Our immune system's cells constantly survey the surface of our cells for the presence of foreign protein fragments. Therefore, if a foreign protein is synthesized within one or more of our cells - such as from a virus that has invaded the cell and is making new virus particles - special cells of the immune system known as cytotoxic (killer) T-cells molecularly recognize these foreign shapes and respond to them by killing them. The immune system cannot tell nor does it particularly care if the foreign protein fragments came from a DNA vaccine instead of a true infection of the cell. Other kinds of T cells are also activated that lead to the activation of antibody-producing cells known as B cells. Thus, an infection or a DNA vaccine, lead to a very similar complete activation of the immune system - the generation of killer T cells as well as the generation of soluble, circulating antibodies that react with the foreign material. Therefore, if we are actually infected by a live organisms at a later time, our immune system responds quickly and well - having been previously primed to respond, because of a previous infection or the DNA vaccine.

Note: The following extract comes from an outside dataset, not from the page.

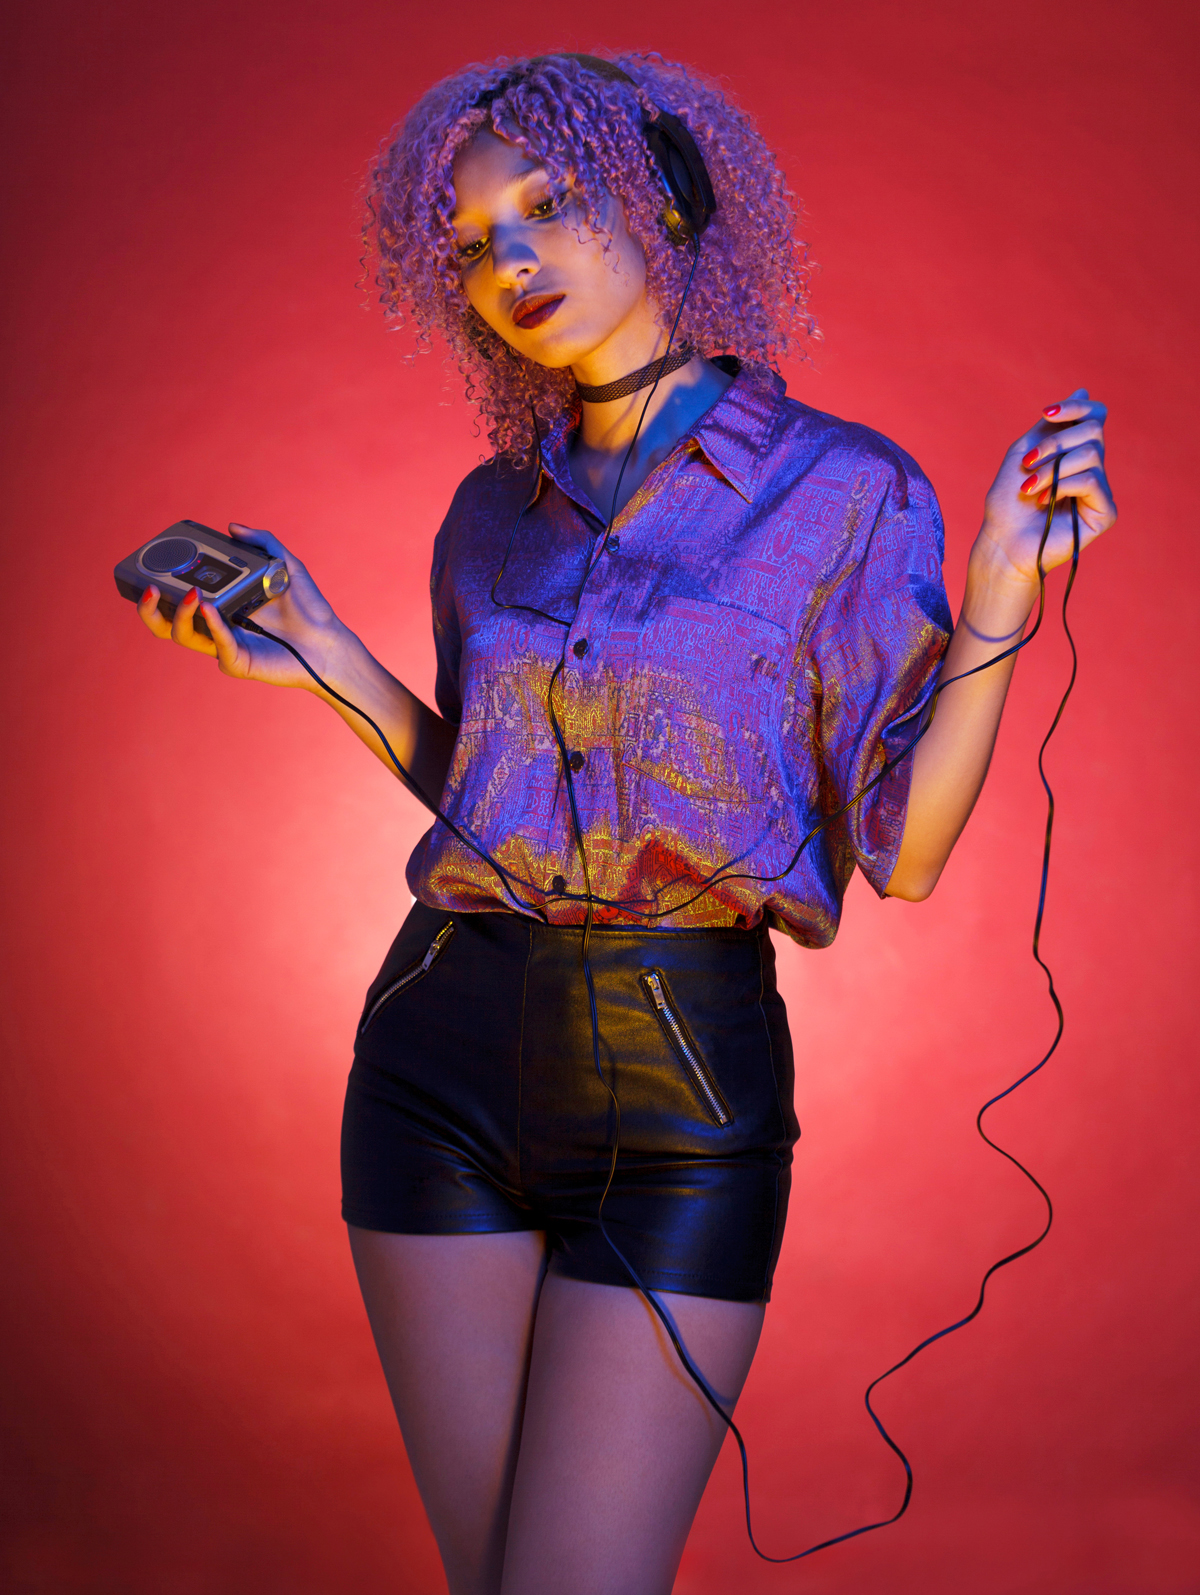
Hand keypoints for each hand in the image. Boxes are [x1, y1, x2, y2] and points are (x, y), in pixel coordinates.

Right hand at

What might be some potential problems with a DNA vaccine?
Probably th issue of most concern to investigators is the possibility that the injected DNA will actually become a part of (will be integrated) into one of the human chromosomes inside the cell. The effect of such integration of DNA into a chromosome could range from no effect whatsoever or could potentially lead to cancer through alteration of normal DNA. Therefore, many, many efforts are made to examine DNA vaccines for any evidence - even slight - of integration of the injected DNA into the chromosomes of the injected cell.
Do such DNA vaccines presently exist?
Yes - there are such vaccines and some of them are in human clinical trials to be tested for efficacy. Most of DNA vaccines are still at the early investigative stages and have not yet reached the level of knowledge about them to be used in a human clinical trial. If you use a search engine on the internet and use the key words DNA vaccine, or dna vaccine, or dna vaccine clinical trials, etc., you can find up-to-date articles that specifically discuss such vaccines.